Il a également noté, dans une référence claire au passé nazi de l’Allemagne, que « les enfants ne devraient pas être coupables des péchés de leurs parents, et encore moins de leurs arrière-grands-parents », et que « nous nous concentrons trop sur la culpabilité du passé, et nous devons surmonter cela ».

Lors de son passage à l’émission « State of the Union » de CNN, dimanche, le sénateur Lindsey Graham, fidèle allié de Donald Trump, a regretté que les propos du milliardaire coïncident si étroitement avec l’anniversaire d’Auschwitz.

De son côté, le gouverneur démocrate de l’Illinois, JB Pritzker, s’est demandé pourquoi le président américain était resté silencieux sur les commentaires d’Elon Musk.
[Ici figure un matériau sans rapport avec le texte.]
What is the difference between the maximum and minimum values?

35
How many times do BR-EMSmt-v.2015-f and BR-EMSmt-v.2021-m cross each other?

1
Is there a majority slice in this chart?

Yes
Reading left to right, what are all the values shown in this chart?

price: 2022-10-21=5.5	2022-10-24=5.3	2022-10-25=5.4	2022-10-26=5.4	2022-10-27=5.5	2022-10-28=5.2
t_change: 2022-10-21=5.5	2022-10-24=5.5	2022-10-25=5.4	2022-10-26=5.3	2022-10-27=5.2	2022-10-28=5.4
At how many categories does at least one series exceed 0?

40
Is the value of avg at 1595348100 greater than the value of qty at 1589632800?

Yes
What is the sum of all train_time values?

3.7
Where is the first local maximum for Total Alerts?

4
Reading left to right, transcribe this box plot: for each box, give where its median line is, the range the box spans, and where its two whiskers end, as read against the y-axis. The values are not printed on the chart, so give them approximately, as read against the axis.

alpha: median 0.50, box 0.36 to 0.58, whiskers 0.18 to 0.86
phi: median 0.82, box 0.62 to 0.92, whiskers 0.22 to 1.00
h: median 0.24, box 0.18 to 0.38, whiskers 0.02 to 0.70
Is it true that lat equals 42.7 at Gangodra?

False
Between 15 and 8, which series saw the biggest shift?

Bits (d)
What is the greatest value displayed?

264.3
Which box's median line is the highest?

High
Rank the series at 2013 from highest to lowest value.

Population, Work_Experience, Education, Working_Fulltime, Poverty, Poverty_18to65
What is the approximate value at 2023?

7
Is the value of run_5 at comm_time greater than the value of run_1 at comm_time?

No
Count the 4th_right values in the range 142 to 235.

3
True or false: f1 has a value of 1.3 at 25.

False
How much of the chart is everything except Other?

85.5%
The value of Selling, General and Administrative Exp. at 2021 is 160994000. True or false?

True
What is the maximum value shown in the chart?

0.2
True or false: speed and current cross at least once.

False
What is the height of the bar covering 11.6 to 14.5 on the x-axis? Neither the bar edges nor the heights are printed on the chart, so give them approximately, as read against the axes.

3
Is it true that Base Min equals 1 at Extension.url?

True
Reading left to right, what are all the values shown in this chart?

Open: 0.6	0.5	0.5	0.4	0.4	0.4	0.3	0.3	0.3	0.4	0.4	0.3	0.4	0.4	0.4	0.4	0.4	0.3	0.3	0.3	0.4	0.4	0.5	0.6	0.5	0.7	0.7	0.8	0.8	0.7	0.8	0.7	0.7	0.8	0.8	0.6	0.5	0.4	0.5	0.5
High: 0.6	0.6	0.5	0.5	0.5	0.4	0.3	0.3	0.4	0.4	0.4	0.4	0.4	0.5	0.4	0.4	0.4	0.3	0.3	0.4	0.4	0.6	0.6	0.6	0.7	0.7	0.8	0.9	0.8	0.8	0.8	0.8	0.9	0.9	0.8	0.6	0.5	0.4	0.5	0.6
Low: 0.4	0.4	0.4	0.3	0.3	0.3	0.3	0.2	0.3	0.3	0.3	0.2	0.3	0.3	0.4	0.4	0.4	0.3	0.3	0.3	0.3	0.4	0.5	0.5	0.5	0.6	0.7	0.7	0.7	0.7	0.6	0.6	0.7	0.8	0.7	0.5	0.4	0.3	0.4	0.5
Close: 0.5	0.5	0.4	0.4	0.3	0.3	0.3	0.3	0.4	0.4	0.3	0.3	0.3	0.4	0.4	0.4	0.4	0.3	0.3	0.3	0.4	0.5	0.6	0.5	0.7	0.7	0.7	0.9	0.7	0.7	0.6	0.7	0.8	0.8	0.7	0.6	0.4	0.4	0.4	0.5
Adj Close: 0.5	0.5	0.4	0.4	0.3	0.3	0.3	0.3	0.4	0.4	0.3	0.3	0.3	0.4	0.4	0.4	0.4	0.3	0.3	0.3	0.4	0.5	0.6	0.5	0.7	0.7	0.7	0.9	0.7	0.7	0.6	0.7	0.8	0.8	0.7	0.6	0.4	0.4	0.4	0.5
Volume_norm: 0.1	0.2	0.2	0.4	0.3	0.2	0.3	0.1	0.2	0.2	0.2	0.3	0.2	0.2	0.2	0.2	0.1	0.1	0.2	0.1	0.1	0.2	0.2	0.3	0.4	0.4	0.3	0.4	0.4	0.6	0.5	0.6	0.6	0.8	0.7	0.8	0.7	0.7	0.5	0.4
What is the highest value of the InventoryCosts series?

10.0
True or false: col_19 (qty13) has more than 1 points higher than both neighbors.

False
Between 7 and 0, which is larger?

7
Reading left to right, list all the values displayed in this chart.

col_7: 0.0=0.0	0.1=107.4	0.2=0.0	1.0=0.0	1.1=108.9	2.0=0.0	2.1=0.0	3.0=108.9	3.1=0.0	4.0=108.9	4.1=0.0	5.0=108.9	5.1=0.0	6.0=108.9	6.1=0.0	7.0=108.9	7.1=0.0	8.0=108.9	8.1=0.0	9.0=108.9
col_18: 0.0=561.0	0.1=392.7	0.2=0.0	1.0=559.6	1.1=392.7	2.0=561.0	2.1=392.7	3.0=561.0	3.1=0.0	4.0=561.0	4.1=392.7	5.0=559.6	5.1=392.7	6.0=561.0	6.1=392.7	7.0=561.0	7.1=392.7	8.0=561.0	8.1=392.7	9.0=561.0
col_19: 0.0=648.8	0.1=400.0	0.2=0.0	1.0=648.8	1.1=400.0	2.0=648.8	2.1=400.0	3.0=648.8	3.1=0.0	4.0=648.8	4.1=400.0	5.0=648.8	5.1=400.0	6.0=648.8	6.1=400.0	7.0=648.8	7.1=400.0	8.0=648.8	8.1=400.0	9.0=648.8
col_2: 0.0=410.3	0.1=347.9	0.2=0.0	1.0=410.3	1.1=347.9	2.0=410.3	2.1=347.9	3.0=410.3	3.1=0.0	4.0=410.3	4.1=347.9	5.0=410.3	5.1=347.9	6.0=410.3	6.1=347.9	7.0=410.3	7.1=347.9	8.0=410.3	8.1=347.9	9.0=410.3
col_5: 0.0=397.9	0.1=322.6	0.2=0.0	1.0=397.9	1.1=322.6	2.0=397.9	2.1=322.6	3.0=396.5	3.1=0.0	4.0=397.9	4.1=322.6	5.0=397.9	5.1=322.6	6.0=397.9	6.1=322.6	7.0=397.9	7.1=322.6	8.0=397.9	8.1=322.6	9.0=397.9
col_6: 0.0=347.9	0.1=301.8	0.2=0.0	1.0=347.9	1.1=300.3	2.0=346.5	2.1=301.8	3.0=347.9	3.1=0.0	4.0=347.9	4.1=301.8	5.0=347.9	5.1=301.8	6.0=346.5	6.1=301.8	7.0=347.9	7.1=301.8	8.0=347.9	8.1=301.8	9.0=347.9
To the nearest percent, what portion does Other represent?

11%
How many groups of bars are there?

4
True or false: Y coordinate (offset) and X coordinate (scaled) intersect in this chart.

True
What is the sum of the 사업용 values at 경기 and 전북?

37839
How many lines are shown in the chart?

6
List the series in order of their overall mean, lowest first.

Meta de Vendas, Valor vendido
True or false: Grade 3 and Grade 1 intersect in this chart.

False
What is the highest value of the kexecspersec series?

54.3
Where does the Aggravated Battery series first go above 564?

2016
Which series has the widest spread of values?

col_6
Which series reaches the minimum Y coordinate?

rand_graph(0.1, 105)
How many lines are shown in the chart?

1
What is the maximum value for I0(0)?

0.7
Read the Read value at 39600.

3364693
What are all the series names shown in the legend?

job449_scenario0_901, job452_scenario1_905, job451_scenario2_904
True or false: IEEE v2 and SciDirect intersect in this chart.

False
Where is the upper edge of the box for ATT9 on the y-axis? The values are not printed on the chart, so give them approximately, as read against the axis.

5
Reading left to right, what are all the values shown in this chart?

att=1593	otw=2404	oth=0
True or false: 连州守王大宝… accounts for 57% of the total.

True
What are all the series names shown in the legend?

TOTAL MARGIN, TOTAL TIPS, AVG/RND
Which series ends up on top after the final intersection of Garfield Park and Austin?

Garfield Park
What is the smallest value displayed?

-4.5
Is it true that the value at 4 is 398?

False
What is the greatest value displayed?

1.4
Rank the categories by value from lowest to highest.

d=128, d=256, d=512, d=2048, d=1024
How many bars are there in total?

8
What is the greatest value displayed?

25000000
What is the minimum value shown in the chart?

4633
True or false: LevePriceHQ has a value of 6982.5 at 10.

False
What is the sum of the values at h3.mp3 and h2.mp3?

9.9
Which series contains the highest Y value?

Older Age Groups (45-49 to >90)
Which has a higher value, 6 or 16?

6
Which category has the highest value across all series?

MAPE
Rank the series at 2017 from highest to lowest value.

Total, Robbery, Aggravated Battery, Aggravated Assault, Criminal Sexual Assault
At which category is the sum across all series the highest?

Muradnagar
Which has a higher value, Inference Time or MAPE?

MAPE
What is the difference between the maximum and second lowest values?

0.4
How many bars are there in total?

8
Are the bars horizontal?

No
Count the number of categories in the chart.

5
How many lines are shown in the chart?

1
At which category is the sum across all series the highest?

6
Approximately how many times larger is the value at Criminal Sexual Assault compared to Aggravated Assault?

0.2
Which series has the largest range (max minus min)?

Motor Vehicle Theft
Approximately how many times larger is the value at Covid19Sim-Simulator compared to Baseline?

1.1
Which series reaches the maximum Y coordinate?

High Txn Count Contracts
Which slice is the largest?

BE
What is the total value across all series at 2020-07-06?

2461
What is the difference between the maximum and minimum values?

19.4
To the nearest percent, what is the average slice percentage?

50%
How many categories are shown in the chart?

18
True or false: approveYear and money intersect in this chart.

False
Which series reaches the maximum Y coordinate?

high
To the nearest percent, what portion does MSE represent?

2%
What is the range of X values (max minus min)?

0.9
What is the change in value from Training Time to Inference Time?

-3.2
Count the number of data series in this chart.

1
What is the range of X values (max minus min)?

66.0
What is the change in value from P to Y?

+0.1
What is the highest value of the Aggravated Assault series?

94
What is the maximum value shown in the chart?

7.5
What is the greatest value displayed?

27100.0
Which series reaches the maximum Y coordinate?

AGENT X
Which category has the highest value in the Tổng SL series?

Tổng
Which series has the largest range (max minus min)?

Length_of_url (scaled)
Elon Musk a exprimé son soutien à l’AfD ces dernières semaines, qualifiant le parti de « dernier espoir pour l’Allemagne ». Au début du mois, il a interviewé Alice Weidel, codirigeante de l’AfD et tête de liste du parti pour la chancellerie, sur sa plateforme X, expliquant à cette dernière que les Allemands devraient soutenir son parti.

Ce lundi marque le 80e anniversaire de la libération du camp d’extermination d’Auschwitz-Birkenau. Le 27 janvier est la Journée internationale de commémoration de l’Holocauste.

Elon Musk n’a encore soutenu aucun candidat à l’élection présidentielle polonaise. Toutefois, un sondage réalisé par SW Research pour Rzeczpospolita a révélé que 33,4 % des Polonais laisseraient le soutien du milliardaire américain influencer leur décision, et que 11,2 % voteraient pour la personne qu’il soutiendrait.

Interrogé lors de sa visite à Paris au début du mois sur la possibilité qu’Elon Musk tente d’influencer l’élection présidentielle en Pologne, le ministre polonais des Affaires étrangères Radoslaw Sikorski (Plateforme civique) a rappelé que ce dernier essayait déjà de le faire au Royaume-Uni, mais qu’une telle ingérence était illégale en Pologne.

Les autorités polonaises « doivent être prêtes à protéger notre processus démocratique afin que ce soient les Polonais qui élisent notre président, et non les étrangers », a-t-il ajouté.